The gender dynamics in the room also caught my attention. Because the number of men to women is disproportionately represented by women and because all of the men sat on one side of the room (not together, but they were all on the same side) it was something that I noticed as soon as the first activity got underway. Working with digital mirror, I was not surprised that it seemed that the men were more likely to turn to techy creations and the women were more likely to turn to crafty/hands on creations. However, I wonder…what were the majors of the students who chose different mediums? Also interesting, a male student in the front of the room was working in Photoshop doing some snazzy things—he received help from students sitting in the row behind him with some technical matters BUT none of those students were using Photoshop—one, in fact, had chosen to use MS Word to arrange his images.
I payed particular attention to a female student who walked in late because I wanted to observe her “getting ready” stages. Her getting ready was not remarkable—in fact, it’s most likely the same routine I might have in a computer lab. Email, printing assignment, getting assignment, checking out the course blog space, getting into what everyone else was doing. There seemed to be no urgency to “catch up”—rather, the student progressed at and “as usual” pace BUT this didn’t seem to stump her or hold her back or ultimately affect her—as I have observed in other classrooms, students who appear to be “off-task” (checking email) are not negatively affected as learners (this multi-tasking is a familiar or natural routine/relationship with computers).
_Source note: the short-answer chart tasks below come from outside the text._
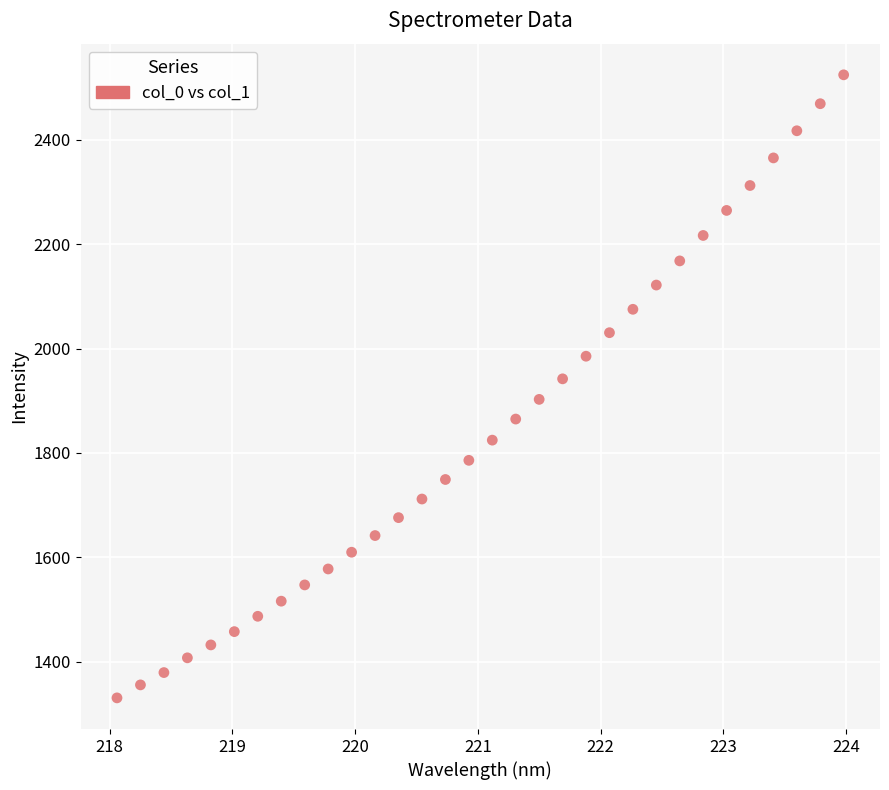

What is the range of Y values (max minus min)?

1193.3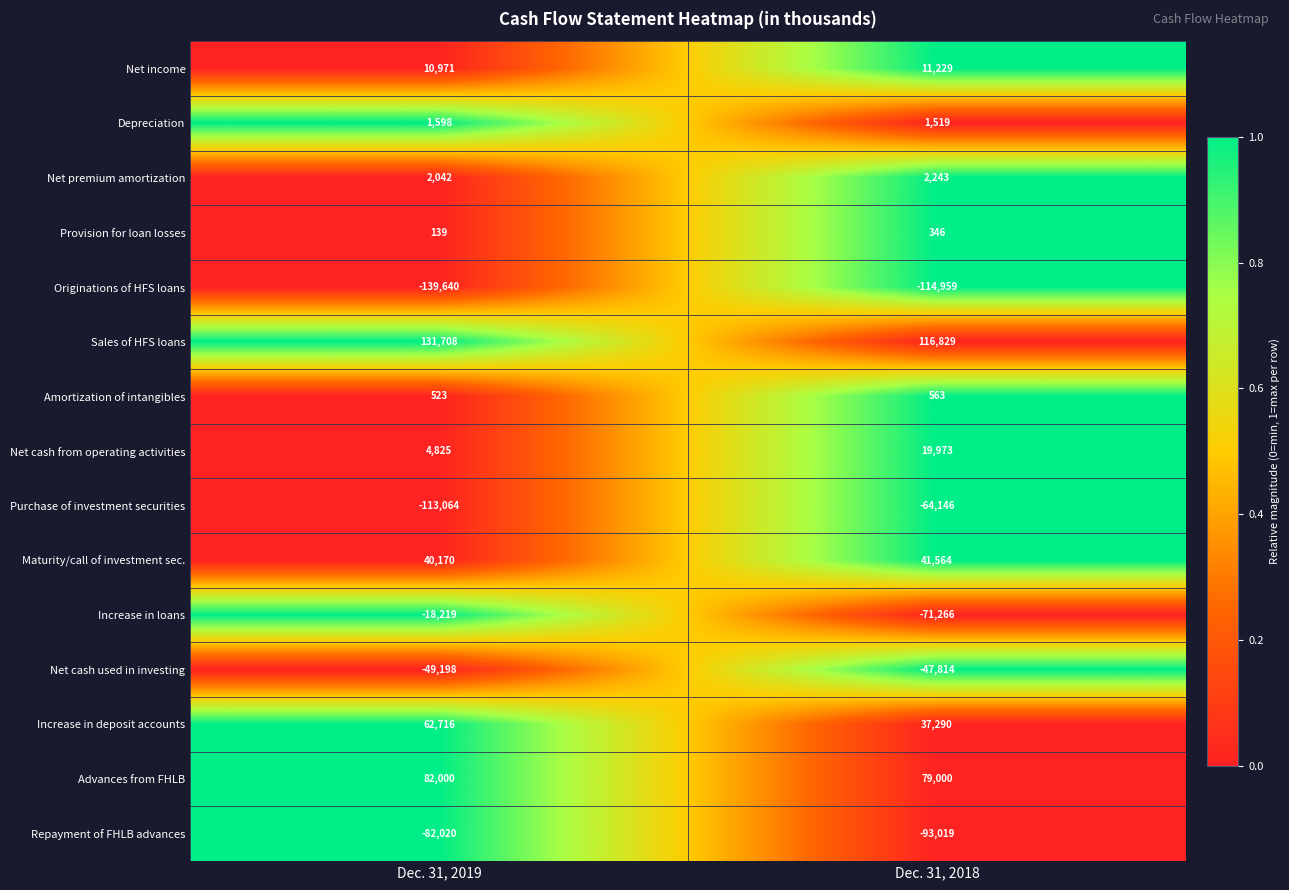

Between Dec. 31, 2019 and Dec. 31, 2018, which series saw the biggest shift?

Increase in loans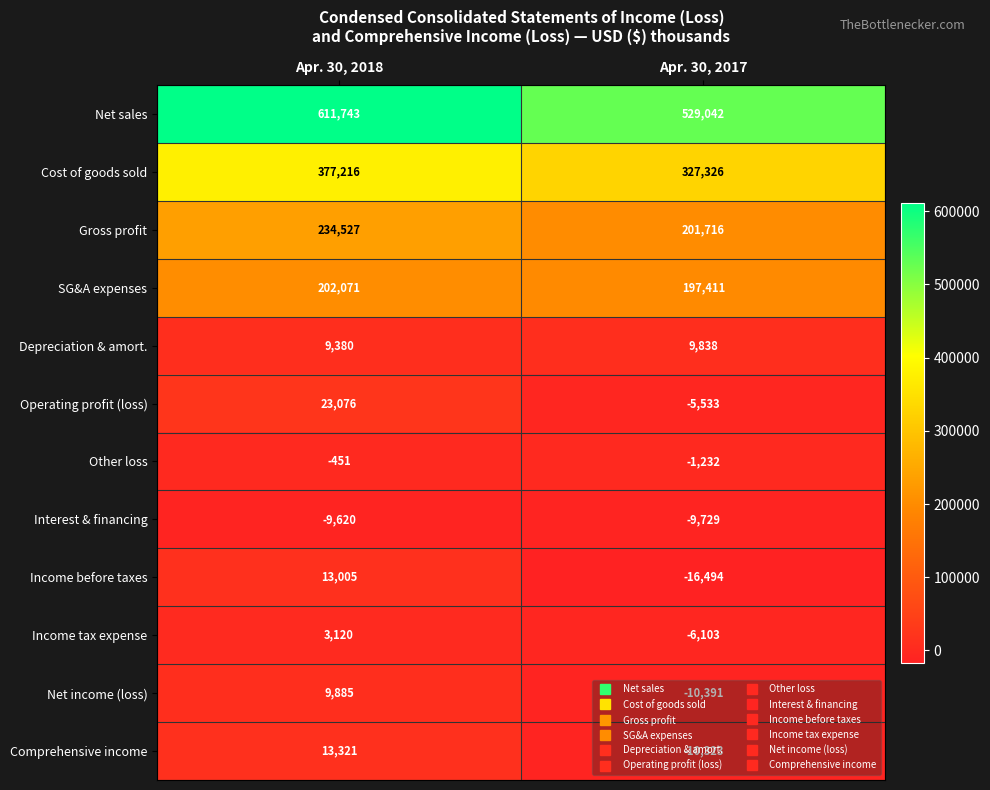

What is the difference between the maximum and minimum values in the Operating profit (loss) series?

28609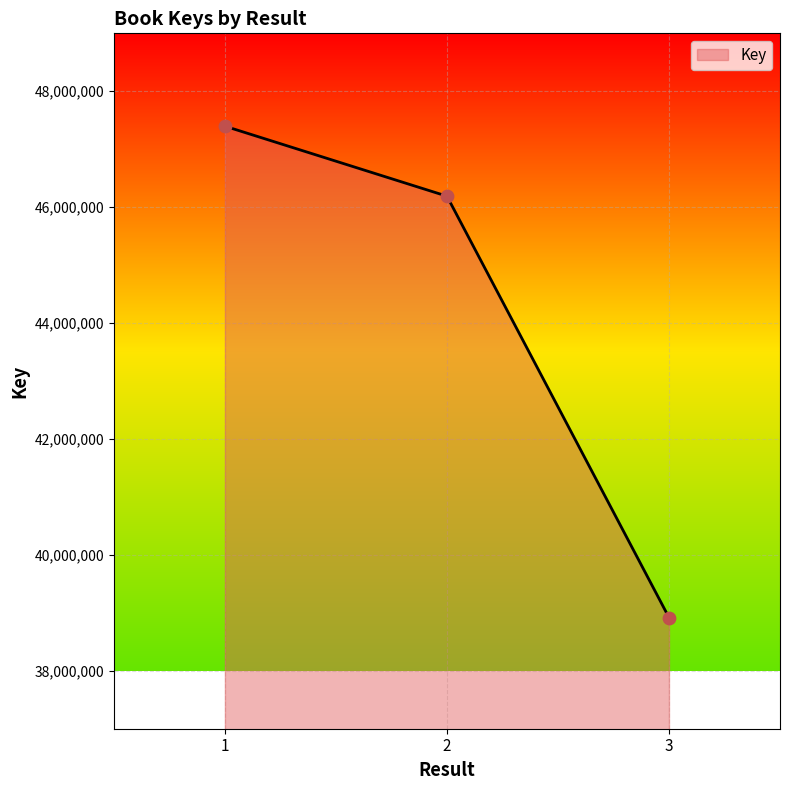

Between 2 and 3, which is larger?

2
The instructor seemed like it was natural (rather than a conscious act or something that she had to remind herself to do) to present directions to students in multiple mediums—did notice that even with attention paid to different learning styles, that there were no comprehension checks
Another thing that I noticed was that the computers really separate the instructor from all students and students in different rows from students in other rows. Strangely, especially during the crafting, I felt like students in rows were almost in forts—they were in pretty private groupings, the screens hiding them from the instructor and from students outside of their own rows. Seems like the instructor also felt the separation caused by the tech-overload workspace designated to her because she often moved to the front center of the room to address students, circulated, and spent a significant amount of time in the back of the room where there is a large open space and were all students can be seen and where the instructors body is not entirely covered by technology.